### Task prompt
Your answer should consist of the complete listing, repeated verbatim.

### Information provided
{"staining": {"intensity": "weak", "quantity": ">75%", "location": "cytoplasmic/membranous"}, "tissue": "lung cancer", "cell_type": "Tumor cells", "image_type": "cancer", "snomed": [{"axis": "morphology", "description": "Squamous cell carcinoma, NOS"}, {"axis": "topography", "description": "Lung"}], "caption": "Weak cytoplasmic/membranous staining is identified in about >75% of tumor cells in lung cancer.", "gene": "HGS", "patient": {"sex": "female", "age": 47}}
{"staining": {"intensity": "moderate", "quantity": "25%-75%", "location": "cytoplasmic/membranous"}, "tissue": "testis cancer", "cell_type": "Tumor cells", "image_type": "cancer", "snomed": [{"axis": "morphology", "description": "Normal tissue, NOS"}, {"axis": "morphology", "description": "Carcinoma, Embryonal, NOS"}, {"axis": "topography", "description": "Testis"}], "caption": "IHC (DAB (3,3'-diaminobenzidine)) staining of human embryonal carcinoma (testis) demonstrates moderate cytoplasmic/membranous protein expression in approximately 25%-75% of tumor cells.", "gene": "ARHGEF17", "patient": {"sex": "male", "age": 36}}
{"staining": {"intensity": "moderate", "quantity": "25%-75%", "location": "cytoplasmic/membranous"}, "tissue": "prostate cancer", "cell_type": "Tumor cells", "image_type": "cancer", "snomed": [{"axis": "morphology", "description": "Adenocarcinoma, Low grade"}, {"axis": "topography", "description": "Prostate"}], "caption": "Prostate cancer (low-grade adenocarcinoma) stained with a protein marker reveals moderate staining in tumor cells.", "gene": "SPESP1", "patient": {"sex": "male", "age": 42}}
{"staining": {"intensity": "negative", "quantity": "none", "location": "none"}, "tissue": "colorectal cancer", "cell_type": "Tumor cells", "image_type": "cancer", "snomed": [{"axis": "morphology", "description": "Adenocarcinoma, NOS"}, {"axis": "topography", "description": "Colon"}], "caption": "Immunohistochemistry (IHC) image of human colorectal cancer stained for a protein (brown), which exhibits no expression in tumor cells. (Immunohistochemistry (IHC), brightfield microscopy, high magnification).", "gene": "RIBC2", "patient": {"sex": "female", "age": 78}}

### Written reply
{"staining": {"intensity": "weak", "quantity": ">75%", "location": "cytoplasmic/membranous"}, "tissue": "lung cancer", "cell_type": "Tumor cells", "image_type": "cancer", "snomed": [{"axis": "morphology", "description": "Squamous cell carcinoma, NOS"}, {"axis": "topography", "description": "Lung"}], "caption": "Weak cytoplasmic/membranous staining is identified in about >75% of tumor cells in lung cancer.", "gene": "HGS", "patient": {"sex": "female", "age": 47}}
{"staining": {"intensity": "moderate", "quantity": "25%-75%", "location": "cytoplasmic/membranous"}, "tissue": "testis cancer", "cell_type": "Tumor cells", "image_type": "cancer", "snomed": [{"axis": "morphology", "description": "Normal tissue, NOS"}, {"axis": "morphology", "description": "Carcinoma, Embryonal, NOS"}, {"axis": "topography", "description": "Testis"}], "caption": "IHC (DAB (3,3'-diaminobenzidine)) staining of human embryonal carcinoma (testis) demonstrates moderate cytoplasmic/membranous protein expression in approximately 25%-75% of tumor cells.", "gene": "ARHGEF17", "patient": {"sex": "male", "age": 36}}
{"staining": {"intensity": "moderate", "quantity": "25%-75%", "location": "cytoplasmic/membranous"}, "tissue": "prostate cancer", "cell_type": "Tumor cells", "image_type": "cancer", "snomed": [{"axis": "morphology", "description": "Adenocarcinoma, Low grade"}, {"axis": "topography", "description": "Prostate"}], "caption": "Prostate cancer (low-grade adenocarcinoma) stained with a protein marker reveals moderate staining in tumor cells.", "gene": "SPESP1", "patient": {"sex": "male", "age": 42}}
{"staining": {"intensity": "negative", "quantity": "none", "location": "none"}, "tissue": "colorectal cancer", "cell_type": "Tumor cells", "image_type": "cancer", "snomed": [{"axis": "morphology", "description": "Adenocarcinoma, NOS"}, {"axis": "topography", "description": "Colon"}], "caption": "Immunohistochemistry (IHC) image of human colorectal cancer stained for a protein (brown), which exhibits no expression in tumor cells. (Immunohistochemistry (IHC), brightfield microscopy, high magnification).", "gene": "RIBC2", "patient": {"sex": "female", "age": 78}}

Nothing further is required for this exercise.